Wu Junfeng, Li Anqi, Shi Yu, Wang Yanping, Luo Jingyu, Zhuang Wei, Ma Xiaoru, Qiao Zhixin, Xiu Xin, Lang Xiujuan, Zhang Sifan, Liu Xijun, Sun Bo, Li Hulun, Liu Yumei
Department of Neurobiology, Harbin Medical University, Harbin, China.
Department of Neurobiology, Harbin Medical University, Harbin, China; The Key Laboratory of Myocardial Ischemia, Harbin Medical University, Harbin, China.
Int Immunopharmacol. 2025 Jan 27;146:113853. doi: 10.1016/j.intimp.2024.113853. Epub 2024 Dec 19.
Exosomes derived from bone marrow mesenchymal stem cells (BMSCs-Exos) have shown therapeutic potential in experimental autoimmune encephalomyelitis (EAE). As a non-invasive method of drug administration, intranasal delivery is anticipated to emerge as a novel option for the treatment of central nervous system (CNS) disorders. Therefore, this study aims to treat EAE by nasal exosomes and explore its specific mechanism, especially its impact on the blood-brain barrier (BBB).
BMSCs-Exos were isolated and characterized. An EAE model was then established, and these exosomes were administered intranasally to the mice. Changes in body weight and clinical scores were monitored following treatment to assess the efficacy. Additionally, inflammatory infiltrates and demyelination in the CNS were evaluated, alongside the quantification of expression levels of BBB-related adhesion molecules and tight junction (TJ) proteins.
Intranasal delivery of BMSCs-Exos ameliorates the severity of EAE disease, reducing inflammatory infiltration in the CNS and demyelination in the spinal cord. This treatment did not influence the differentiation of T cells in the spleen. Furthermore, the nasal delivery of BMSCs-Exos enhances the integrity of TJs in the cerebral cortex and spinal cord, as well as inhibiting the expression of adhesion molecules. These exosomes promote the expression of TJ-related markers in bEnd3 cells, including ZO-1, Occludin, and Claudin 5. At the same time, they suppress the expression of adhesion molecule-related markers, such as ICAM1 and VCAM1.
Our study suggests that intranasal administration of BMSCs-Exos significantly reduces inflammatory infiltration and demyelination in the CNS of EAE mice. Furthermore, this treatment does not influence the differentiation of T cells in the spleen. Additionally, nasal reinfusion of BMSCs-Exos can improve the integrity of the BBB in EAE mice.
骨髓间充质干细胞来源的外泌体(BMSCs-Exos)已在实验性自身免疫性脑脊髓炎(EAE)中显示出治疗潜力。作为一种非侵入性给药方法,鼻内给药有望成为治疗中枢神经系统(CNS)疾病的新选择。因此,本研究旨在通过鼻内给予外泌体治疗EAE,并探索其具体机制,尤其是其对血脑屏障(BBB)的影响。
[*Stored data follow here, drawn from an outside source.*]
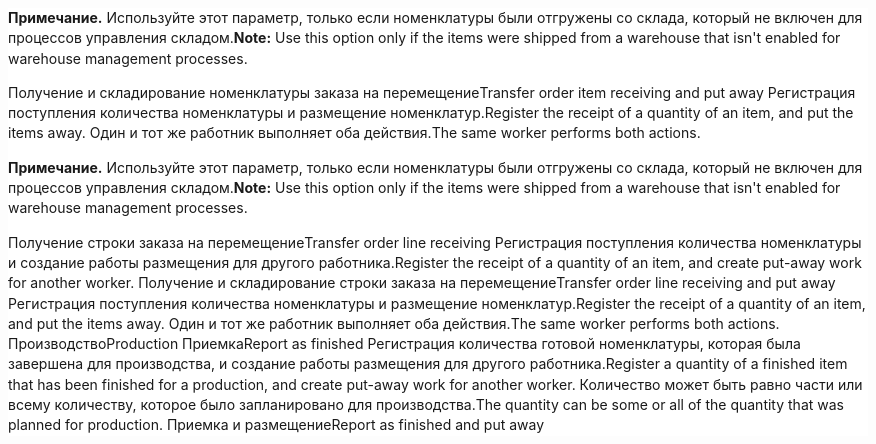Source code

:<span data-ttu-id="db977-219"><strong>Примечание.</strong> Используйте этот параметр, только если номенклатуры были отгружены со склада, который не включен для процессов управления складом.</span><span class="sxs-lookup"><span data-stu-id="db977-219"><strong>Note:</strong> Use this option only if the items were shipped from a warehouse that isn't enabled for warehouse management processes.</span></span></td>
</tr>
<tr>
<td><span data-ttu-id="db977-220">Получение и складирование номенклатуры заказа на перемещение</span><span class="sxs-lookup"><span data-stu-id="db977-220">Transfer order item receiving and put away</span></span></td>
<td><span data-ttu-id="db977-221">Регистрация поступления количества номенклатуры и размещение номенклатур.</span><span class="sxs-lookup"><span data-stu-id="db977-221">Register the receipt of a quantity of an item, and put the items away.</span></span> <span data-ttu-id="db977-222">Один и тот же работник выполняет оба действия.</span><span class="sxs-lookup"><span data-stu-id="db977-222">The same worker performs both actions.</span></span>

<span data-ttu-id="db977-223"><strong>Примечание.</strong> Используйте этот параметр, только если номенклатуры были отгружены со склада, который не включен для процессов управления складом.</span><span class="sxs-lookup"><span data-stu-id="db977-223"><strong>Note:</strong> Use this option only if the items were shipped from a warehouse that isn't enabled for warehouse management processes.</span></span></td>
</tr>
<tr>
<td><span data-ttu-id="db977-224">Получение строки заказа на перемещение</span><span class="sxs-lookup"><span data-stu-id="db977-224">Transfer order line receiving</span></span></td>
<td><span data-ttu-id="db977-225">Регистрация поступления количества номенклатуры и создание работы размещения для другого работника.</span><span class="sxs-lookup"><span data-stu-id="db977-225">Register the receipt of a quantity of an item, and create put-away work for another worker.</span></span></td>
</tr>
<tr>
<td><span data-ttu-id="db977-226">Получение и складирование строки заказа на перемещение</span><span class="sxs-lookup"><span data-stu-id="db977-226">Transfer order line receiving and put away</span></span></td>
<td><span data-ttu-id="db977-227">Регистрация поступления количества номенклатуры и размещение номенклатур.</span><span class="sxs-lookup"><span data-stu-id="db977-227">Register the receipt of a quantity of an item, and put the items away.</span></span> <span data-ttu-id="db977-228">Один и тот же работник выполняет оба действия.</span><span class="sxs-lookup"><span data-stu-id="db977-228">The same worker performs both actions.</span></span></td>
</tr>
<tr>
<td><span data-ttu-id="db977-229">Производство</span><span class="sxs-lookup"><span data-stu-id="db977-229">Production</span></span></td>
<td><span data-ttu-id="db977-230">Приемка</span><span class="sxs-lookup"><span data-stu-id="db977-230">Report as finished</span></span></td>
<td><span data-ttu-id="db977-231">Регистрация количества готовой номенклатуры, которая была завершена для производства, и создание работы размещения для другого работника.</span><span class="sxs-lookup"><span data-stu-id="db977-231">Register a quantity of a finished item that has been finished for a production, and create put-away work for another worker.</span></span> <span data-ttu-id="db977-232">Количество может быть равно части или всему количеству, которое было запланировано для производства.</span><span class="sxs-lookup"><span data-stu-id="db977-232">The quantity can be some or all of the quantity that was planned for production.</span></span></td>
</tr>
<tr>
<td><span data-ttu-id="db977-233">Приемка и размещение</span><span class="sxs-lookup"><span data-stu-id="db977-233">Report as finished and put away</span></span></td>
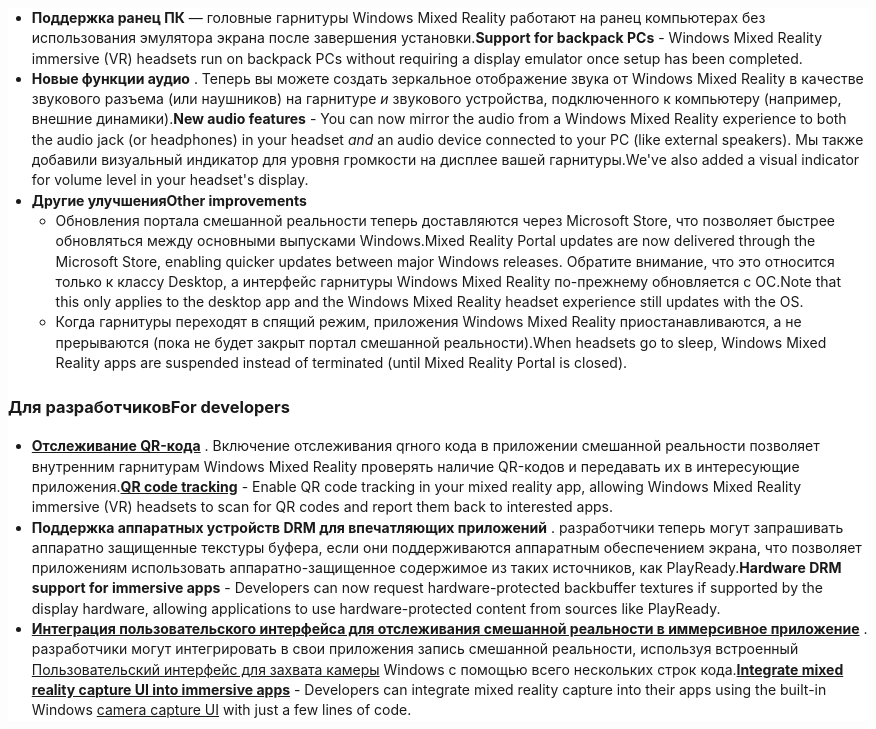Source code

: * <span data-ttu-id="6a3f2-125">**Поддержка ранец ПК** — головные гарнитуры Windows Mixed Reality работают на ранец компьютерах без использования эмулятора экрана после завершения установки.</span><span class="sxs-lookup"><span data-stu-id="6a3f2-125">**Support for backpack PCs** - Windows Mixed Reality immersive (VR) headsets run on backpack PCs without requiring a display emulator once setup has been completed.</span></span>
* <span data-ttu-id="6a3f2-126">**Новые функции аудио** . Теперь вы можете создать зеркальное отображение звука от Windows Mixed Reality в качестве звукового разъема (или наушников) на гарнитуре *и* звукового устройства, подключенного к компьютеру (например, внешние динамики).</span><span class="sxs-lookup"><span data-stu-id="6a3f2-126">**New audio features** - You can now mirror the audio from a Windows Mixed Reality experience to both the audio jack (or headphones) in your headset *and* an audio device connected to your PC (like external speakers).</span></span> <span data-ttu-id="6a3f2-127">Мы также добавили визуальный индикатор для уровня громкости на дисплее вашей гарнитуры.</span><span class="sxs-lookup"><span data-stu-id="6a3f2-127">We've also added a visual indicator for volume level in your headset's display.</span></span>
* <span data-ttu-id="6a3f2-128">**Другие улучшения**</span><span class="sxs-lookup"><span data-stu-id="6a3f2-128">**Other improvements**</span></span>
    * <span data-ttu-id="6a3f2-129">Обновления портала смешанной реальности теперь доставляются через Microsoft Store, что позволяет быстрее обновляться между основными выпусками Windows.</span><span class="sxs-lookup"><span data-stu-id="6a3f2-129">Mixed Reality Portal updates are now delivered through the Microsoft Store, enabling quicker updates between major Windows releases.</span></span> <span data-ttu-id="6a3f2-130">Обратите внимание, что это относится только к классу Desktop, а интерфейс гарнитуры Windows Mixed Reality по-прежнему обновляется с ОС.</span><span class="sxs-lookup"><span data-stu-id="6a3f2-130">Note that this only applies to the desktop app and the Windows Mixed Reality headset experience still updates with the OS.</span></span> 
    * <span data-ttu-id="6a3f2-131">Когда гарнитуры переходят в спящий режим, приложения Windows Mixed Reality приостанавливаются, а не прерываются (пока не будет закрыт портал смешанной реальности).</span><span class="sxs-lookup"><span data-stu-id="6a3f2-131">When headsets go to sleep, Windows Mixed Reality apps are suspended instead of terminated (until Mixed Reality Portal is closed).</span></span>
    
### <a name="for-developers"></a><span data-ttu-id="6a3f2-132">Для разработчиков</span><span class="sxs-lookup"><span data-stu-id="6a3f2-132">For developers</span></span>

* <span data-ttu-id="6a3f2-133">**[Отслеживание QR-кода](qr-code-tracking.md)** . Включение отслеживания qrного кода в приложении смешанной реальности позволяет внутренним гарнитурам Windows Mixed Reality проверять наличие QR-кодов и передавать их в интересующие приложения.</span><span class="sxs-lookup"><span data-stu-id="6a3f2-133">**[QR code tracking](qr-code-tracking.md)** - Enable QR code tracking in your mixed reality app, allowing Windows Mixed Reality immersive (VR) headsets to scan for QR codes and report them back to interested apps.</span></span>
* <span data-ttu-id="6a3f2-134">**Поддержка аппаратных устройств DRM для впечатляющих приложений** . разработчики теперь могут запрашивать аппаратно защищенные текстуры буфера, если они поддерживаются аппаратным обеспечением экрана, что позволяет приложениям использовать аппаратно-защищенное содержимое из таких источников, как PlayReady.</span><span class="sxs-lookup"><span data-stu-id="6a3f2-134">**Hardware DRM support for immersive apps** - Developers can now request hardware-protected backbuffer textures if supported by the display hardware, allowing applications to use hardware-protected content from sources like PlayReady.</span></span>
* <span data-ttu-id="6a3f2-135">**[Интеграция пользовательского интерфейса для отслеживания смешанной реальности в иммерсивное приложение](mixed-reality-capture-for-developers.md#integrating-mrc-functionality-from-within-your-app)** . разработчики могут интегрировать в свои приложения запись смешанной реальности, используя встроенный [Пользовательский интерфейс для захвата камеры](https://docs.microsoft.com/windows/uwp/audio-video-camera/capture-photos-and-video-with-cameracaptureui) Windows с помощью всего нескольких строк кода.</span><span class="sxs-lookup"><span data-stu-id="6a3f2-135">**[Integrate mixed reality capture UI into immersive apps](mixed-reality-capture-for-developers.md#integrating-mrc-functionality-from-within-your-app)** - Developers can integrate mixed reality capture into their apps using the built-in Windows [camera capture UI](https://docs.microsoft.com/windows/uwp/audio-video-camera/capture-photos-and-video-with-cameracaptureui) with just a few lines of code.</span></span>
分离并鉴定BMSCs-Exos。然后建立EAE模型,并将这些外泌体经鼻给予小鼠。治疗后监测体重和临床评分的变化以评估疗效。此外,评估中枢神经系统中的炎症浸润和脱髓鞘情况,同时定量血脑屏障相关黏附分子和紧密连接(TJ)蛋白的表达水平。
经鼻给予BMSCs-Exos可改善EAE疾病的严重程度,减少中枢神经系统中的炎症浸润和脊髓中的脱髓鞘。这种治疗不影响脾脏中T细胞的分化。此外,经鼻给予BMSCs-Exos可增强大脑皮质和脊髓中TJ的完整性,并抑制黏附分子的表达。这些外泌体促进bEnd3细胞中TJ相关标志物的表达,包括ZO-1、闭合蛋白和Claudin 5。同时,它们抑制黏附分子相关标志物的表达,如ICAM1和VCAM1。
我们的研究表明,经鼻给予BMSCs-Exos可显著减少EAE小鼠中枢神经系统中的炎症浸润和脱髓鞘。此外,这种治疗不影响脾脏中T细胞的分化。此外,经鼻回输BMSCs-Exos可改善EAE小鼠血脑屏障的完整性。